■ WHAT IS NEEDED ■
Output every line of the records below exactly as it appears, leaving out the pictures.

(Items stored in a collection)
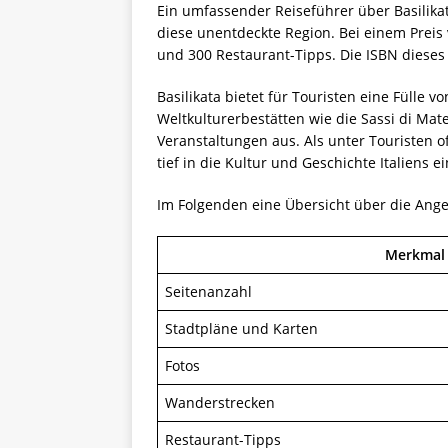
Ein umfassender Reiseführer über Basilikata
diese unentdeckte Region. Bei einem Preis 
und 300 Restaurant-Tipps. Die ISBN dieses 
Basilikata bietet für Touristen eine Fülle
Weltkulturerbestätten wie die Sassi di Mate
Veranstaltungen aus. Als unter Touristen o
tief in die Kultur und Geschichte Italiens 
Im Folgenden eine Übersicht über die Ange
Merkmal
Seitenanzahl
Stadtpläne und Karten
Fotos
Wanderstrecken
Restaurant-Tipps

■ TASK ANSWER ■
Ein umfassender Reiseführer über Basilikata
diese unentdeckte Region. Bei einem Preis 
und 300 Restaurant-Tipps. Die ISBN dieses 
Basilikata bietet für Touristen eine Fülle
Weltkulturerbestätten wie die Sassi di Mate
Veranstaltungen aus. Als unter Touristen o
tief in die Kultur und Geschichte Italiens 
Im Folgenden eine Übersicht über die Ange
Merkmal
Seitenanzahl
Stadtpläne und Karten
Fotos
Wanderstrecken
Restaurant-Tipps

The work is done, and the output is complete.